Actinoporins are a family of pore-forming toxins produced by sea anemones as part of their venomous cocktail. These proteins remain soluble and stably folded in aqueous solution, but when interacting with sphingomyelin-containing lipid membranes, they become integral oligomeric membrane structures that form a pore permeable to cations, which leads to cell death by osmotic shock. Actinoporins appear as multigenic families within the genome of sea anemones: several genes encoding very similar actinoporins are detected within the same species. The Caribbean Sea anemone Stichodactyla helianthus produces three actinoporins (sticholysins I, II and III; StnI, StnII and StnIII) that differ in their toxic potency.

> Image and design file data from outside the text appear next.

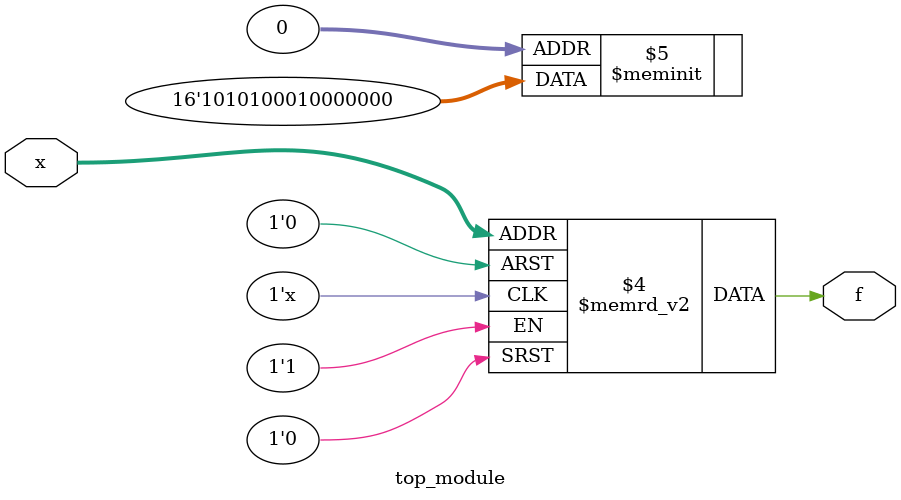
<source format=sv>
module top_module (
    input [4:1] x,
    output logic f
);

always_comb begin
    case ({x[4], x[3], x[2], x[1]})
        4'b0000, 4'b0110, 4'b1100, 4'b1110: f = 1'b0; // Don't care
        4'b0101: f = 1'b0;
        4'b0111, 4'b1101: f = 1'b1;
        4'b1011, 4'b1111: f = 1'b1; // Don't care
        default: f = 1'b0;
    endcase
end

endmodule

</source>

For example, StnII is about four-fold more effective than StnI against sheep erythrocytes in causing hemolysis, and both show synergy. However, StnIII, recently discovered in the S. helianthus transcriptome, has not been characterized so far. Here we describe StnIII's spectroscopic and functional properties and show its potential to interact with the other Stns. StnIII seems to maintain the well-preserved fold of all actinoporins, characterized by a high content of β-sheet, but it is significantly less thermostable. Its functional characterization shows that the critical concentration needed to form active pores is higher than for either StnI or StnII, suggesting differences in behavior when oligomerizing on membrane surfaces. Our results show that StnIII is an interesting and unexpected piece in the puzzle of how this Caribbean Sea anemone species modulates its venomous activity.